PUBLIC ART VERSUS MUSEUM ART

In 1999, San Diego public arts administrators rejected a proposal for a sculpture built from boat scraps because residents thought it would be too weird for the proposed location downtown. So the artist, Nancy Rubins, took her work to a museum a few miles away, and it quickly became a hit. “It’s been used extensively in articles and travel magazines.

It has become a favorite image of the area,” says Denise Montgomery, spokeswoman for the Museum of Contemporary Art in nearby La Jolla. The arrangement had mutual benefits for the public and the museum. But Robert Pincus, art critic for the San Diego Union- Tribune, is quick to point out why: “Now people don’t complain about it.

Part of the reason they don’t is that it’s on museum grounds. Museums can do what they want. But if it was out in public, they’d be outraged.”

CAUSES OF CONTROVERSY

It could be that in modern times, artists are finding it harder to make a statement. Many artists have used art to try to surprise or shock people.

But Kim Babon, a sociologist of art at Wake Forest University who studied hundreds of people’s reactions to sculptures, found that context, not content, is what people care about the most. “People were concerned with the way art fits in the urban environment,” comments Babon.
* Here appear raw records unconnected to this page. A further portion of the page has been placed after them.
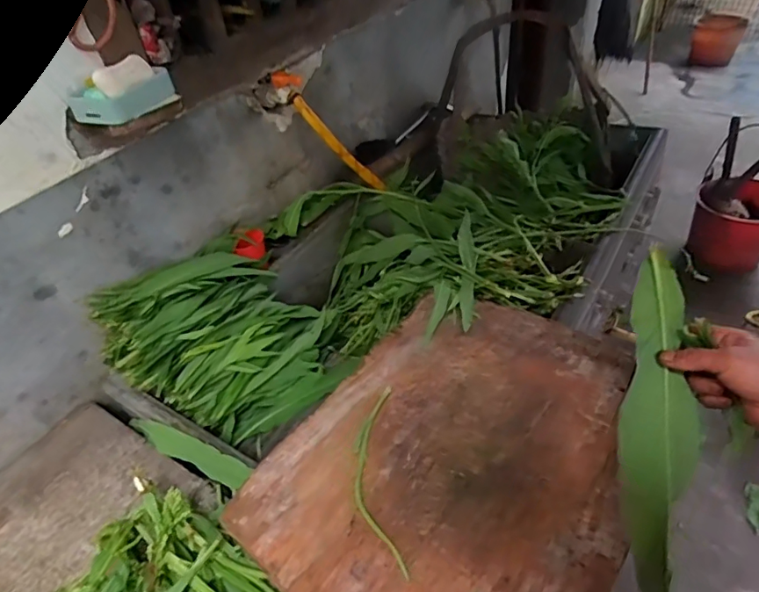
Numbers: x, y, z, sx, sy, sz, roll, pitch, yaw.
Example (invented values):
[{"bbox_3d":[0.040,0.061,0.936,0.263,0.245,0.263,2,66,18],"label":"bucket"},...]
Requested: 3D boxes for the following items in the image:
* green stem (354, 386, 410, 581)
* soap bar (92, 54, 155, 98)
[{"bbox_3d":[-0.003,0.199,0.573,0.050,0.014,0.223,-6,42,2],"label":"green stem"},{"bbox_3d":[-0.313,-0.273,0.622,0.025,0.029,0.075,20,49,28],"label":"soap bar"}]

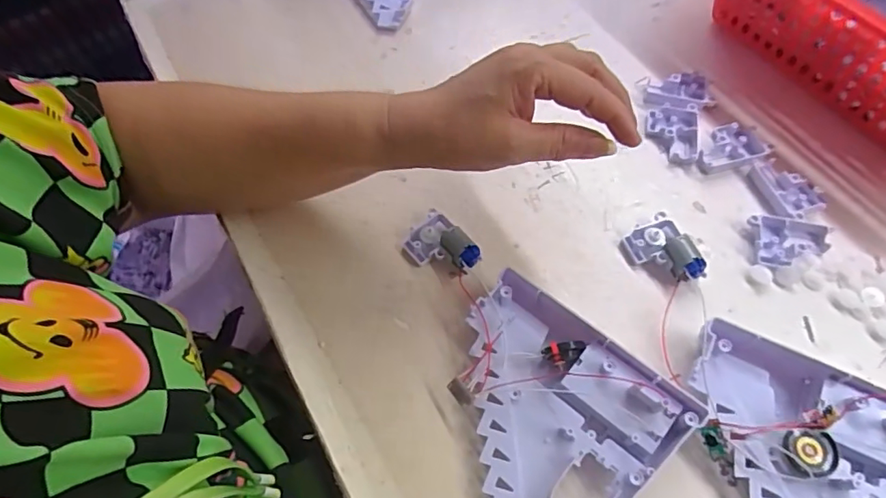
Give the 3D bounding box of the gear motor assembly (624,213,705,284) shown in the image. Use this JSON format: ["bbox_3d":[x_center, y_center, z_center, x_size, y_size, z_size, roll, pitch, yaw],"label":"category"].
[{"bbox_3d":[0.146,0.002,0.351,0.035,0.020,0.049,-20,63,-9],"label":"gear motor assembly"}]

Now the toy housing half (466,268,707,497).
[{"bbox_3d":[0.043,0.109,0.290,0.128,0.027,0.153,36,68,19],"label":"toy housing half"}]

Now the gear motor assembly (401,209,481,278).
[{"bbox_3d":[-0.001,-0.001,0.357,0.049,0.016,0.036,37,68,19],"label":"gear motor assembly"}]

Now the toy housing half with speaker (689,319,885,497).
[{"bbox_3d":[0.217,0.125,0.276,0.110,0.030,0.188,-15,62,-7],"label":"toy housing half with speaker"}]

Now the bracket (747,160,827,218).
[{"bbox_3d":[0.244,-0.044,0.377,0.031,0.008,0.049,-20,63,-9],"label":"bracket"}]

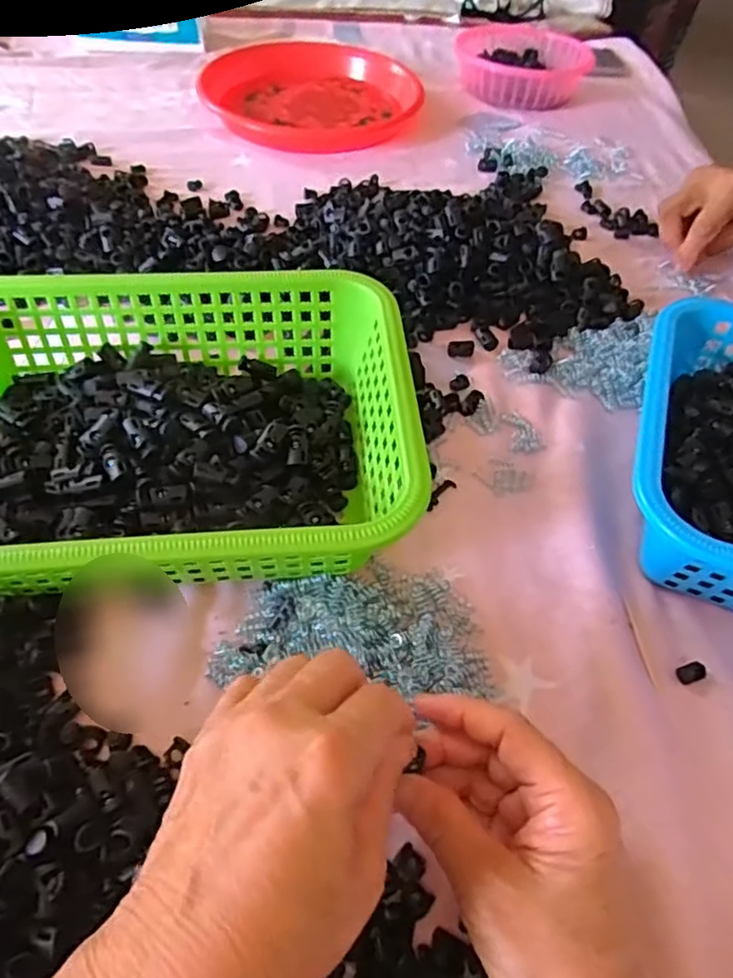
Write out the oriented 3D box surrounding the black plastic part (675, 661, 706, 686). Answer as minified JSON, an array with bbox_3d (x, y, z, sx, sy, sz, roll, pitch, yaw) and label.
[{"bbox_3d":[0.180,0.101,0.350,0.015,0.005,0.011,-15,55,-15],"label":"black plastic part"}]

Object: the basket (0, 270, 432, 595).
[{"bbox_3d":[-0.124,-0.036,0.382,0.291,0.080,0.202,-2,53,-5],"label":"basket"}]

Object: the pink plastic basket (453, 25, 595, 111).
[{"bbox_3d":[0.196,-0.551,0.820,0.165,0.041,0.164,38,59,22],"label":"pink plastic basket"}]

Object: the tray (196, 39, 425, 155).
[{"bbox_3d":[-0.078,-0.483,0.754,0.222,0.034,0.233,2,53,-2],"label":"tray"}]

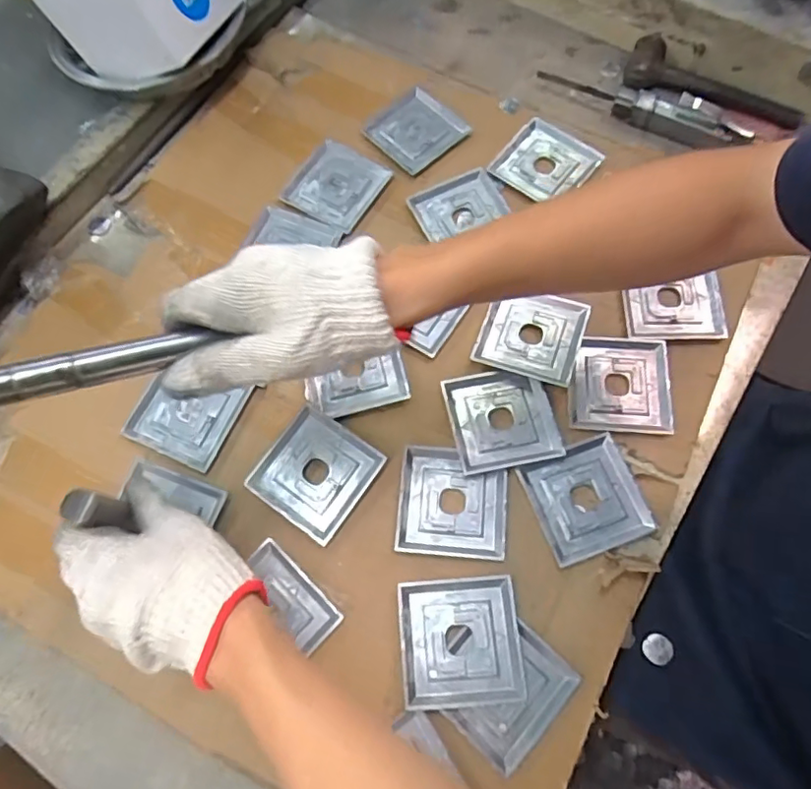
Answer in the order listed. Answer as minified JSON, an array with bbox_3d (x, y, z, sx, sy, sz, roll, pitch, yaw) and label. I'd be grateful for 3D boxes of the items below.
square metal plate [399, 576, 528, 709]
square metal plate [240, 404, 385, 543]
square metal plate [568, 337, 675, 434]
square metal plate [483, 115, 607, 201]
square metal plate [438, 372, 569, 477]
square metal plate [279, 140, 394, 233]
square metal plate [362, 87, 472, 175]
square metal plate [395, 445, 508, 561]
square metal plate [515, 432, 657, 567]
[{"bbox_3d":[0.043,0.189,0.437,0.089,0.009,0.088,-4,70,0],"label":"square metal plate"},{"bbox_3d":[-0.077,0.067,0.490,0.088,0.012,0.090,34,74,13],"label":"square metal plate"},{"bbox_3d":[0.192,-0.011,0.509,0.090,0.007,0.090,3,70,3],"label":"square metal plate"},{"bbox_3d":[0.148,-0.246,0.595,0.092,0.011,0.088,41,76,15],"label":"square metal plate"},{"bbox_3d":[0.085,0.020,0.498,0.087,0.008,0.087,-12,70,-2],"label":"square metal plate"},{"bbox_3d":[-0.075,-0.224,0.591,0.095,0.013,0.091,32,74,13],"label":"square metal plate"},{"bbox_3d":[0.012,-0.291,0.616,0.086,0.010,0.095,-38,73,-11],"label":"square metal plate"},{"bbox_3d":[0.040,0.090,0.477,0.089,0.011,0.087,5,70,4],"label":"square metal plate"},{"bbox_3d":[0.152,0.087,0.477,0.089,0.011,0.087,-21,70,-6],"label":"square metal plate"}]

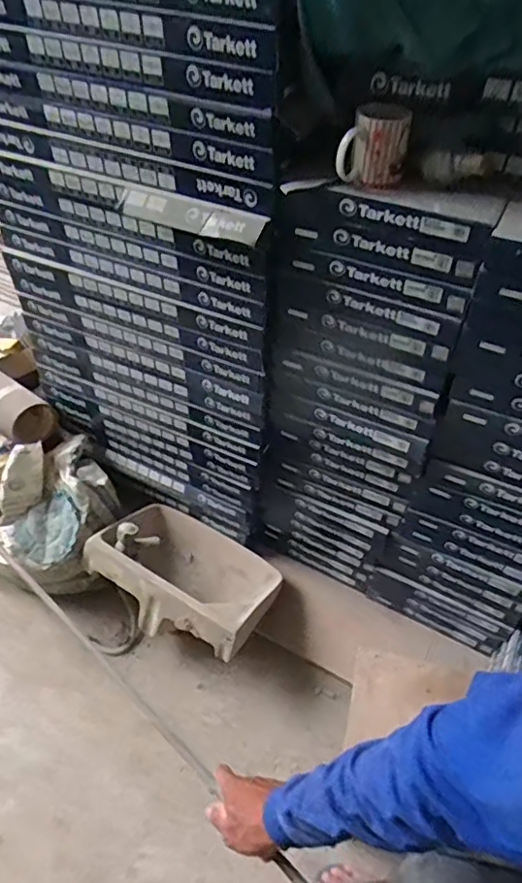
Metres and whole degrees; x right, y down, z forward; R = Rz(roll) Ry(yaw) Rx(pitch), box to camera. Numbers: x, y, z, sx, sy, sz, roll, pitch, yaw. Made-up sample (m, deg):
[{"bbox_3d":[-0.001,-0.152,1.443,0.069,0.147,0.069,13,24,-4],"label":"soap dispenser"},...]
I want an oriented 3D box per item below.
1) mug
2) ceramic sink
[{"bbox_3d":[0.161,-0.425,0.850,0.092,0.096,0.068,10,48,7],"label":"mug"},{"bbox_3d":[-0.181,0.323,1.460,0.407,0.255,0.313,25,51,20],"label":"ceramic sink"}]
What it comes down to is the flow of daily life: does a sculpture in a plaza break your routine by forcing you to take a different route to work? Does it break a city’s routine by reducing use of a parking lot or park? And, just as important, does it break your visual habits or associations with a certain space?

Babon says that people learn to care about a place because it has a particular meaning or because they use the place for a particular purpose. If an artwork seems to conflict with the meaning of the place or if it interferes with the way they use it, they are not happy.

LESSONS WE’VE LEARNED

If history reveals anything, it’s that the art often outlives the controversy it creates.

A senator once complained about some modern buildings making his city look cheap, and the architect was jailed. Lynch says all kinds of people wrote negative comments about how the city was wasting money on extremely ugly, distasteful objects. This senator lived in Athens almost 2,500 years ago, and was complaining about buildings such as the Parthenon! Now just try imagining Athens without the Parthenon and the other buildings on the Acropolis.

The same goes for the Eiffel Tower and Pablo Picasso’s 1967 Chicago sculpture. Interestingly, Picasso’s was privately funded, meaning that the city’s money was not involved. but the work still caused controversy. Both works occupy prime spots on public land and were widely disliked at the time they were built. Nowadays, however, both are easily recognized symbols of the cities where they are located and don’t seem the least bit controversial.

Scandal may have propelled them to fame, but over time something else kicked in: people got used to them and eventually grew to love them.

According to some public arts administrators, one way to reduce controversy is to involve the public in the decision process, so the space is used in the way that appeals to the most people. Another trend is integrating public art into the surrounding space.

Artists are expected to consider the use and appearance of the area in their designs. Gone are the days of “plop art,” when works were erected by a select group of experts without considering public opinion. Increasingly, public art is designed by architects with the goal of blending harmoniously with buildings or planned spaces.

Of course, if art is forced to meet rigid criteria , the risk is that it could become merely decorative. And the worst artistic offense of all, says Pincus, is blandness. Janet Echelman, a well-known public artist, says controversy is a good thing.

“It’s good for art to make us think, to give us a shared experience that creates a dialogue, makes us talk to each other, including strangers.” So whether they call it unsightly or elegantly beautiful, at least there’ll be something to whisper about. The stranger the better?